MS I ran the tclbench suite on tclsh compiled with three different compilers and several optimisation combinations. This page summarizes the results.
These tests were run on a PIII/600Mhz/192MB laptop running linux RedHat7.2.
The compilers were:
Results
SPEED SIZE COMPILER
1.00 1.00 gcc2.96 -O -march=pentiumpro
1.05 1.00 gcc2.96 -O -march=pentiumpro -fomit-frame-pointer
1.01 1.01 gcc2.96 -O2 -march=pentiumpro
1.07 1.02 gcc2.96 -O2 -march=pentiumpro -fomit-frame-pointer
1.01 0.97 gcc2.96 -Os -march=pentiumpro
1.05 0.98 gcc2.96 -Os -march=pentiumpro -fomit-frame-pointer
0.99 1.07 gcc3.1 -O -march=pentium3
1.03 1.08 gcc3.1 -O -march=pentium3 -fomit-frame-pointer
1.02 1.12 gcc3.1 -O2 -march=pentium3
1.06 1.13 gcc3.1 -O2 -march=pentium3 -fomit-frame-pointer
1.03 1.14 gcc3.1 -O3 -march=pentium3
1.08 1.15 gcc3.1 -O3 -march=pentium3 -fomit-frame-pointer
1.04 0.97 gcc3.1 -Os -march=pentium3
1.06 0.97 gcc3.1 -Os -march=pentium3 -fomit-frame-pointer
1.11 1.47 icc6.0 -O3 -xK -ip
Conclusions (?)
- The "-fomit-frame-pointer" flag produces faster code with gcc. It is a question if it is worth the loss of a traceable core file - tcl shouldn't dump core
- The default optimisation flag for gcc "-O" seems suboptimal; both GNU compilers produce faster and smaller code with "-Os"
- Intel's compiler produces slightly faster code than gcc (as measured by tclbench), but a much larger image (in the only tested configuration).
Notes
- These were all static builds of tclsh from the current (01-22-02) HEAD
- The data presented is size/speed relative to the reference build "gcc2.96 -O". This produced a 702kB tclsh which ran the tclbench suite in 00:04:35.
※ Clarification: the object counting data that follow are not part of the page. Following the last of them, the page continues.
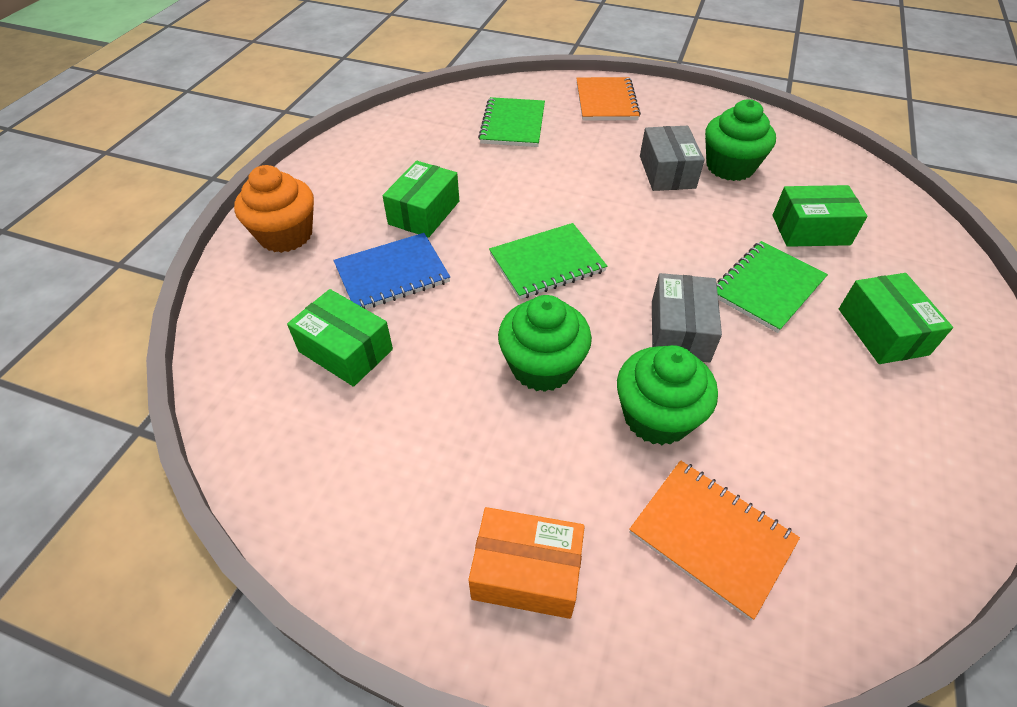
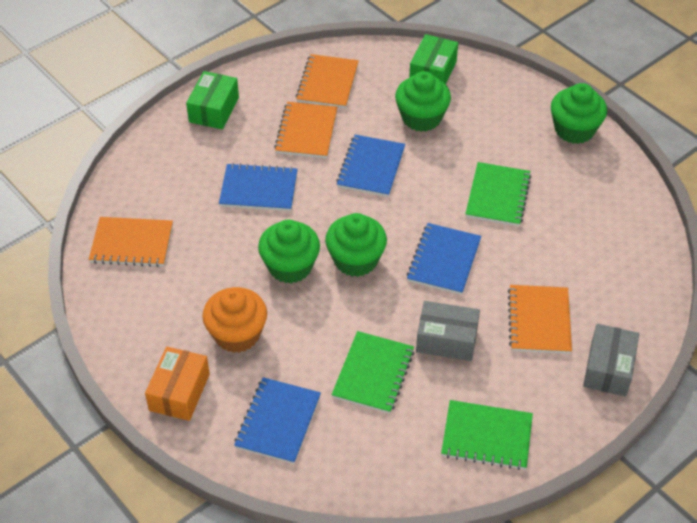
blue notebook: [333,233,450,309] = 1 -> [219,163,297,211] [234,377,321,464] [336,135,405,197] [407,223,481,295] = 4
green box: [287,289,393,387] [383,161,459,238] [772,185,867,247] [839,273,953,364] = 4 -> [186,71,239,129] [409,34,458,84] = 2
green cupcake: [498,295,592,392] [617,345,718,445] [705,99,776,181] = 3 -> [258,220,320,283] [325,213,387,277] [395,71,451,132] [551,83,607,144] = 4
orange notebook: [576,77,641,121] [629,460,800,621] = 2 -> [89,217,173,267] [274,102,337,158] [296,54,359,108] [508,285,572,354] = 4

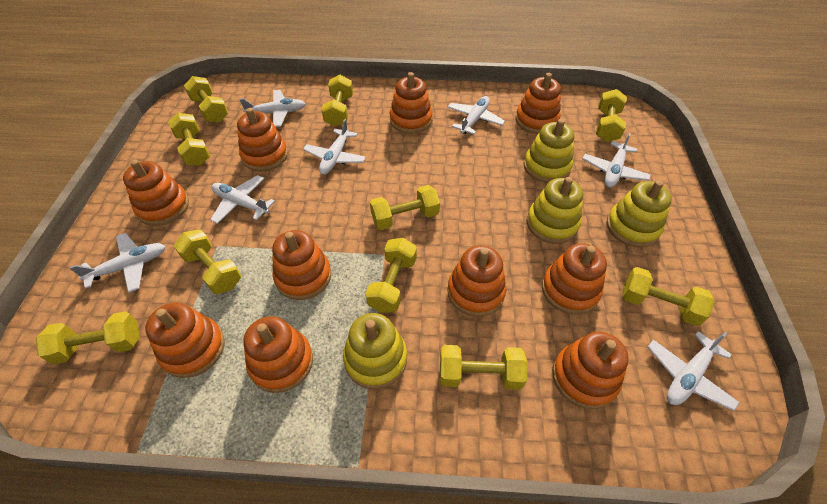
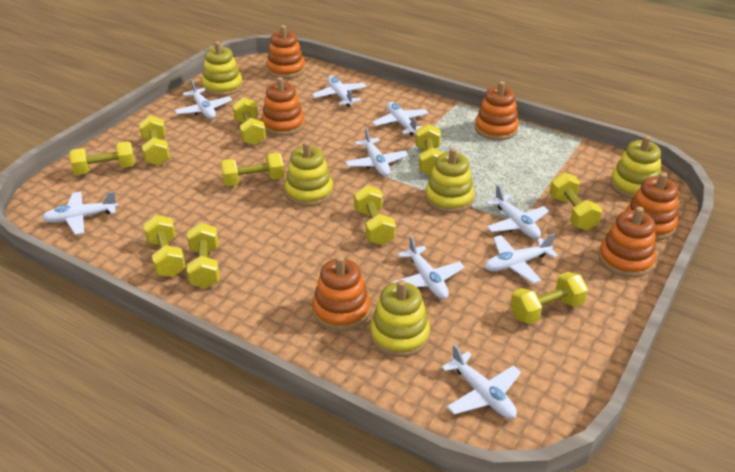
orange stacking toy: [123,160,189,226] [145,302,225,378] [237,108,288,172] [243,316,313,393] [272,230,331,300] [389,72,433,134] [447,245,506,317] [516,73,561,134] [542,243,607,315] [552,332,629,409] = 10 -> [261,77,305,136] [266,25,305,79] [312,256,370,331] [475,81,519,140] [599,207,656,278] [626,172,678,240] = 6
white plane: [69,233,165,293] [210,175,275,224] [239,90,305,127] [303,119,366,175] [447,96,505,134] [583,133,651,188] [648,331,740,411] = 7 -> [42,191,118,235] [174,79,232,119] [312,76,367,107] [345,127,408,176] [372,102,429,135] [391,236,464,299] [441,344,521,419] [485,234,558,284] [486,185,549,239] = 9
yellow stacking toy: [343,313,407,389] [524,119,574,183] [527,177,583,244] [607,180,672,248] = 4 -> [202,41,243,96] [285,141,333,206] [370,280,430,357] [425,148,474,213] [610,136,661,199] = 5

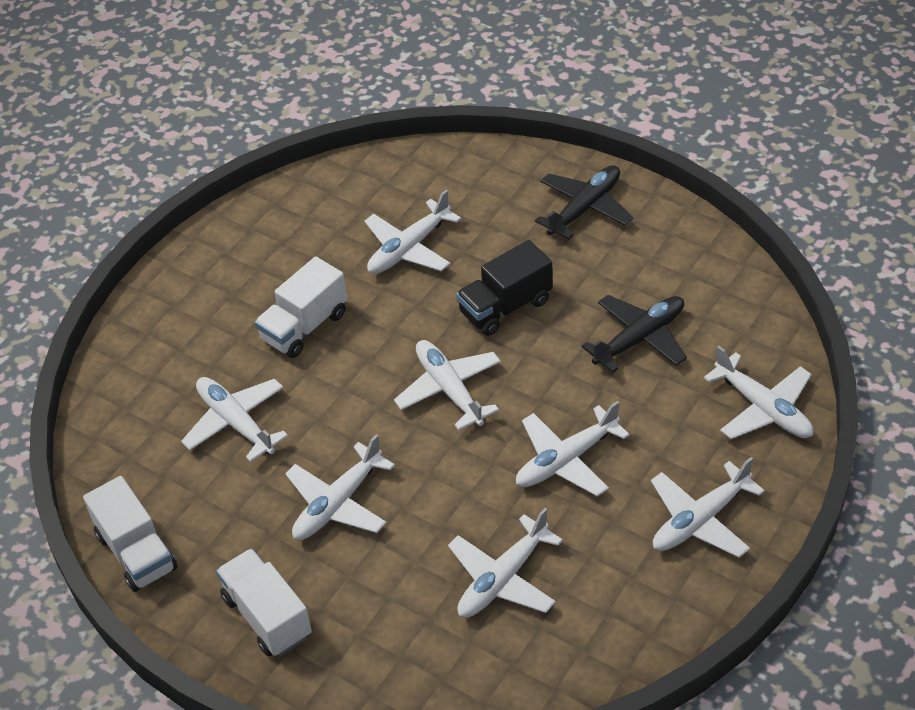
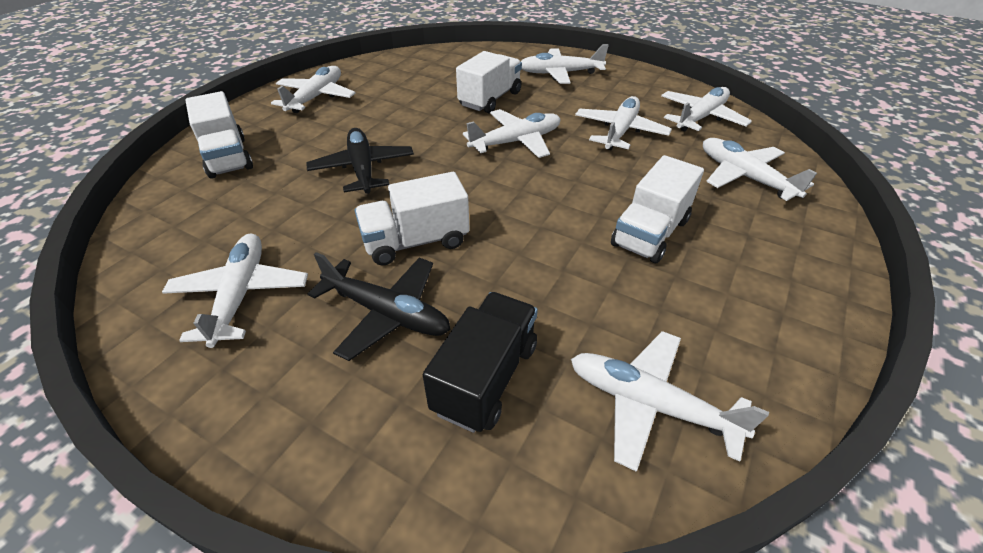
white truck: [83,476,177,592] [216,548,312,656] [255,256,347,358] = 3 -> [185,91,253,179] [355,172,470,265] [456,51,522,113] [611,155,704,263] = 4

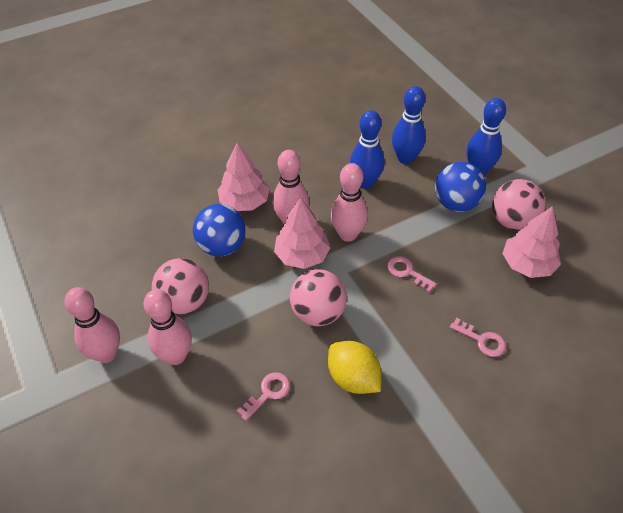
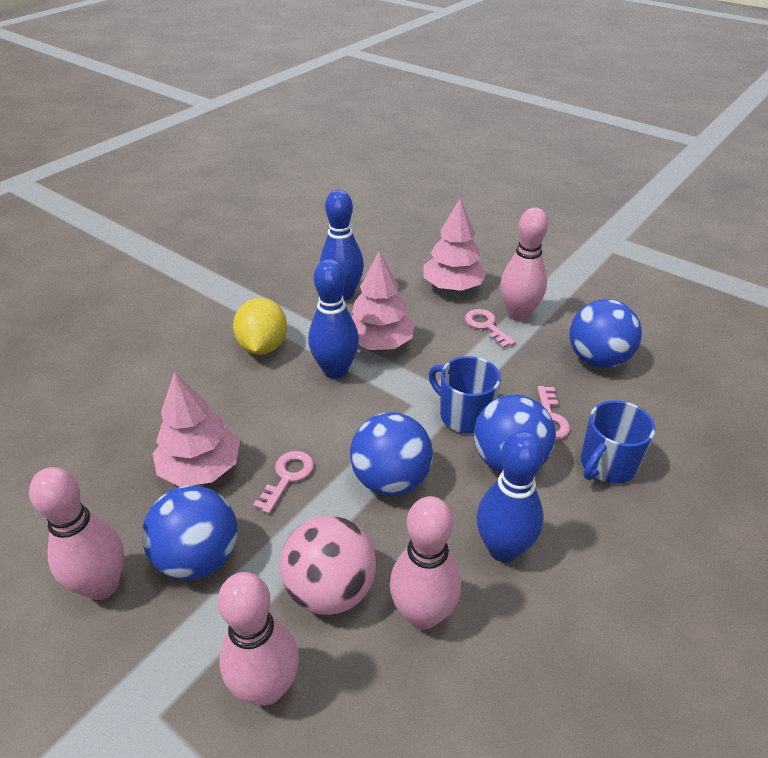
blue ball: [193,204,246,256] [435,162,486,212] = 2 -> [142,486,237,580] [350,412,433,496] [474,395,556,473] [570,299,642,368] = 4
blue mug: none = 0 -> [429,356,501,434] [581,400,655,484] = 2
pink ball: [152,258,209,314] [290,269,347,326] [492,179,546,230] = 3 -> [280,516,376,615] = 1

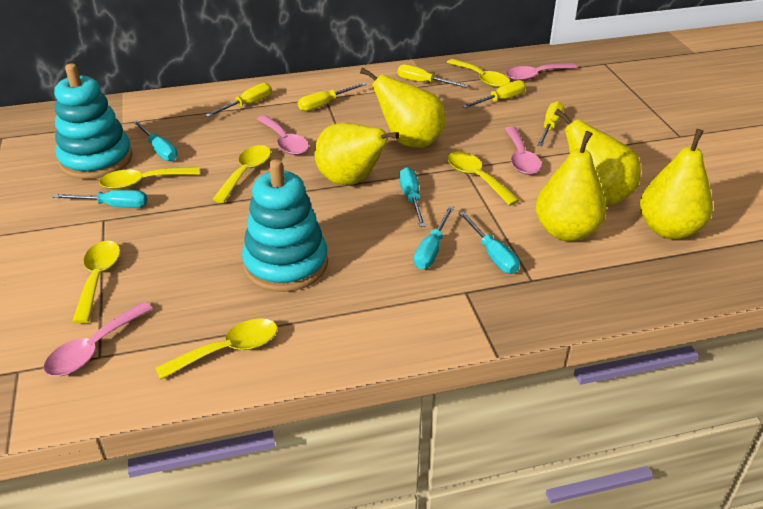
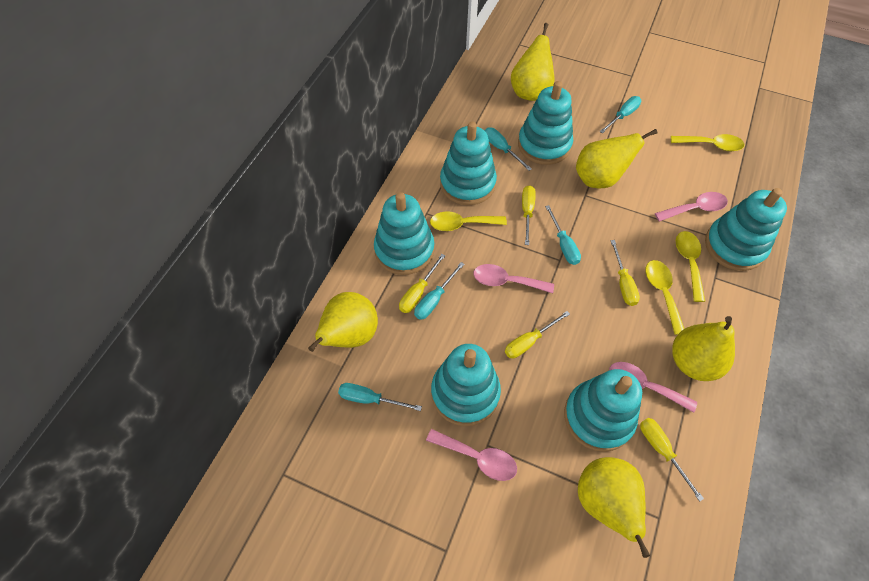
turquoise stacking toy: [54,63,133,179] [242,159,328,292] = 2 -> [374,192,434,275] [431,344,501,426] [440,122,497,205] [518,81,573,165] [564,369,642,452] [705,188,787,271] = 6
yellow spoon: [72,241,120,324] [99,167,200,190] [155,318,278,380] [212,145,271,203] [447,59,510,88] [448,152,519,206] = 6 -> [430,212,507,231] [646,260,684,335] [671,134,744,151] [676,231,705,302] = 4

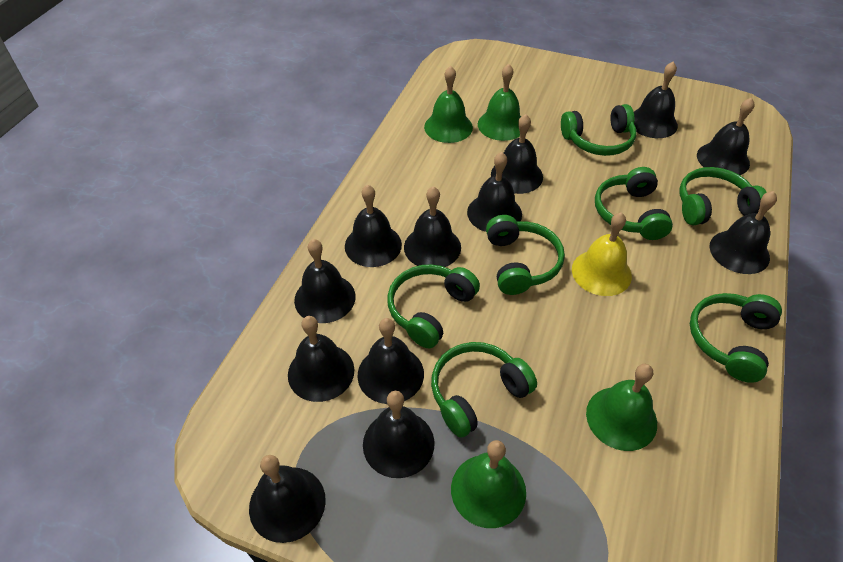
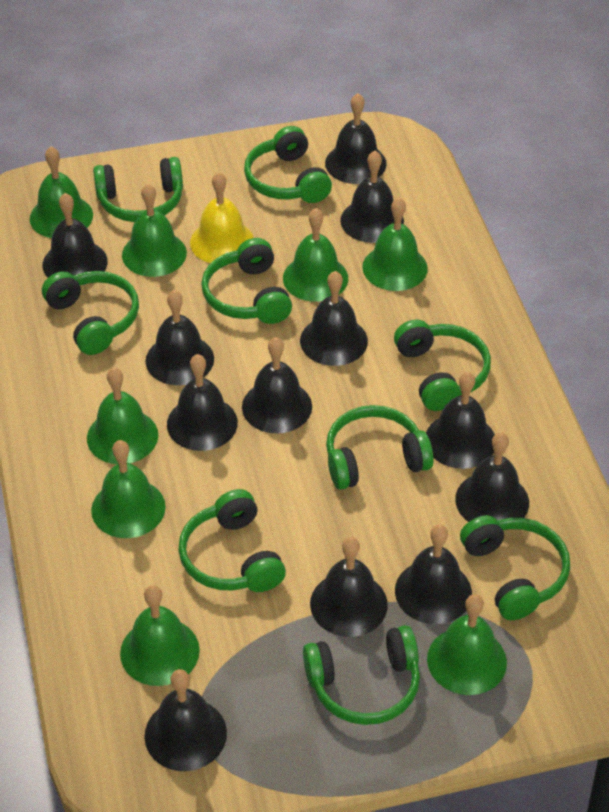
green bell: [424,66,473,143] [451,440,526,528] [478,64,521,141] [586,364,657,451] = 4 -> [30,147,93,238] [87,368,158,464] [91,440,166,538] [120,585,200,686] [122,184,187,277] [283,208,348,302] [362,198,428,291] [427,594,507,695] = 8
green headphones: [387,264,480,348] [431,342,537,438] [486,215,565,295] [561,104,636,156] [595,167,673,240] [679,167,767,226] [690,293,782,383] = 7 -> [42,271,139,355] [93,157,183,222] [178,489,286,592] [201,238,292,324] [244,126,332,203] [303,625,420,725] [326,405,434,490] [394,320,491,411] [460,515,570,620] = 9

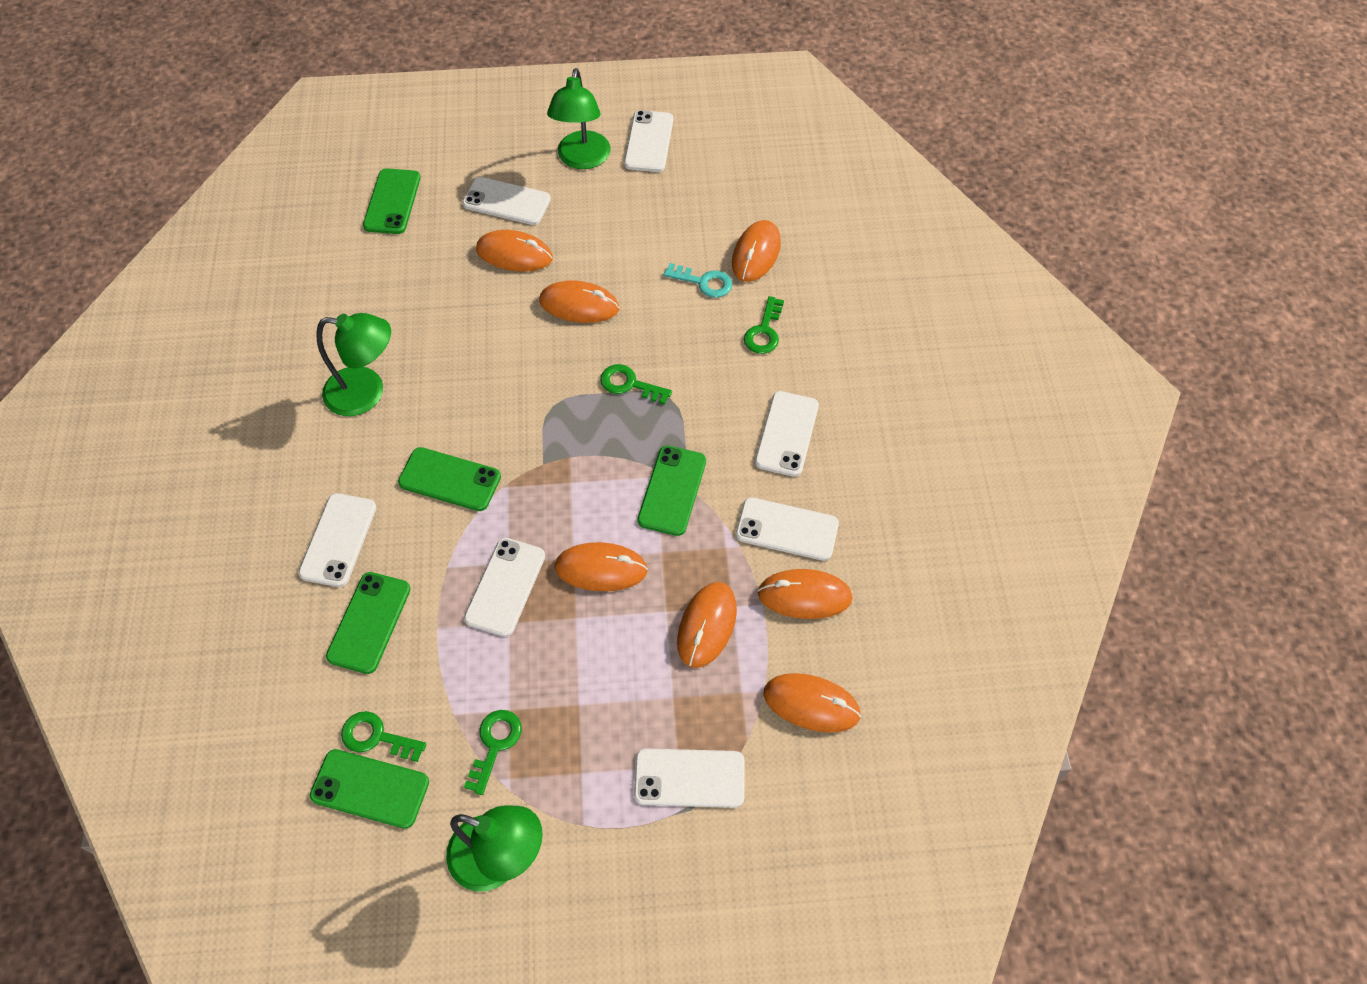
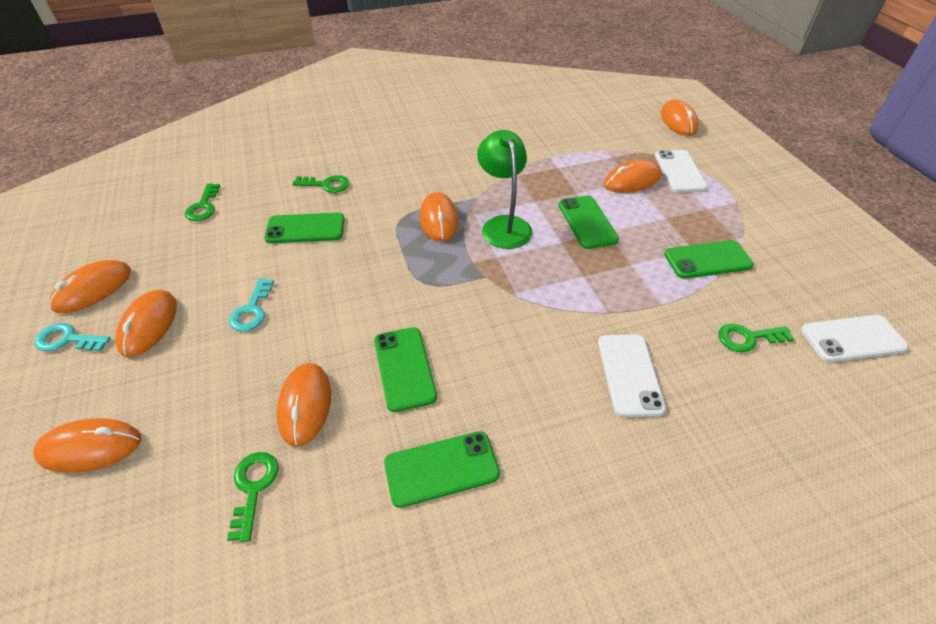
green lamp: [316,313,391,416] [446,805,543,892] [547,68,610,169] = 3 -> [477,130,532,249] = 1
turquoise key: [664,263,732,298] = 1 -> [34,323,111,352] [229,278,274,332] = 2
white phone: [298,493,376,587] [462,177,551,225] [464,538,545,637] [624,110,673,172] [634,748,745,808] [736,497,839,561] [755,391,819,477] = 7 -> [598,335,666,417] [655,150,708,193] [801,315,908,362] = 3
- All compilers were set to produce binaries exploiting the processors features ("-march" and "-x" flags).
- The intel compiler was benchmarked in a single configuration, which I suppose gives the best optimisation. I have not checked for the intel equivalent to gcc's "-Os" flag.
- The "-fomit-frame-pointer" flag to gcc produces code that is non-debuggable - the stack trace in core files is not usable. This behaviour is also present (I think) in the optimised code produced by icc.